E o que a democracia tem a ver com isso? Muita coisa. Vejo a democracia como uma versão gigante das “causas do Face”. Normalmente, a grande maioria que diz defender alguma “causa” jamais está disposta a mover um músculo ou tomar qualquer iniciativa para promove-la. Se as causas do face são como a crença no Papai Noel (de que você estará realmente ajudando simplesmente compartilhando uma foto com uma legenda “todos contra o abandono de animais” ao invés de realmente fazer algo a respeito), as “soluções” democráticas são a versão para adultos dessa mesma crença infantil.

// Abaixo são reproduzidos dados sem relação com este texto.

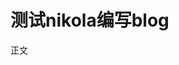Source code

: #+BEGIN_COMMENT
.. title: 测试
.. slug: ce-shi
.. date: 2017-11-15 20:08:28 UTC+08:00
.. tags: emacs, nikola
.. category: trial
.. link: 
.. description: 测试nikola
.. type: text
#+END_COMMENT

* 测试nikola编写blog 
正文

Digo isso porque hoje em dia as pessoas parecem pensar que todas as soluções devem vir do governo ou pela via política. Isso infantiliza as pessoas e destrói o senso de responsabilidade. Esses dias, por exemplo, li um artigo que falava de um médico preocupado com a péssima qualidade nutricional da alimentação moderna, e defendia subsídios para empresas alimentícias que produzissem alimentos mais saudáveis. Oras, se ele está tão preocupado assim, por que simplesmente não cria uma organização disposta a juntar fundos para pagar por tais subsídios ou para promover as empresas que produzem alimentos mais saudáveis? Ou: por que os ambientalistas não criam uma agência disposta a arrecadar fundos para pagar por pesquisas em energia limpa ou tecnologias que reduzam a emissão de poluentes? Simples: porque é muito mais fácil e menos dispendioso simplesmente se dizer um defensor do meio ambiente e votar naqueles governantes dispostos a “investir” nessa área do que pagar com o próprio dinheiro, e então se gabar por ser "politizado" e estar "fazendo a sua parte". Desnecessário dizer que o órgão mais sensível do homem é o bolso.

O problema é que isto cria o ambiente propício para a formação de aproveitadores e grupos de pressão, que sempre vão querer a sua fatia dos impostos usados para promover qualquer tipo de causa. Oras, se o governo pode subsidiar energia limpa, por que não pode subsidiar agricultores para deixar o alimento mais barato (o que na prática significa dizer que você deve pagar mais impostos para que o açúcar fique alguns centavos mais barato) ou o resgate financeiro a empresas milionárias para evitar a demissão em massa (o que significa dizer que o empresário pode sair impune de uma péssima administração porque o prejuízo será repassado para os pagadores de impostos)? Por sinal, esta é a grande ilusão da crença nas soluções democráticas: creio que não passa de uma histeria coletiva que visa a promover causas com o dinheiro dos outros. E quando os outros são obrigados a pagar o preço e a liberdade por aquilo que você defende, não espere que a sua liberdade ou os seus direitos tenham muita garantia. Creio ser desnecessário dizer que, quando os outros são obrigados a pagar por aquilo que você defende, não espere que o espírito de iniciativa e de responsabilidade consiga ser preservado no coração das pessoas, mas nunca é demais relembrar. De fato, justamente por isso não acredito em NENHUMA solução pela via democrática.

Claro que você é livre para defender a causa que quiser, mas fica o alerta: cuidado com qualquer um que advogue pela solução democrática ou pela via política. Quando os outros são obrigados a pagar por aquilo que você quer, não se espante se eles o obrigarem a pagar por coisas que considera hediondas. O palco para a tirania já estará armado.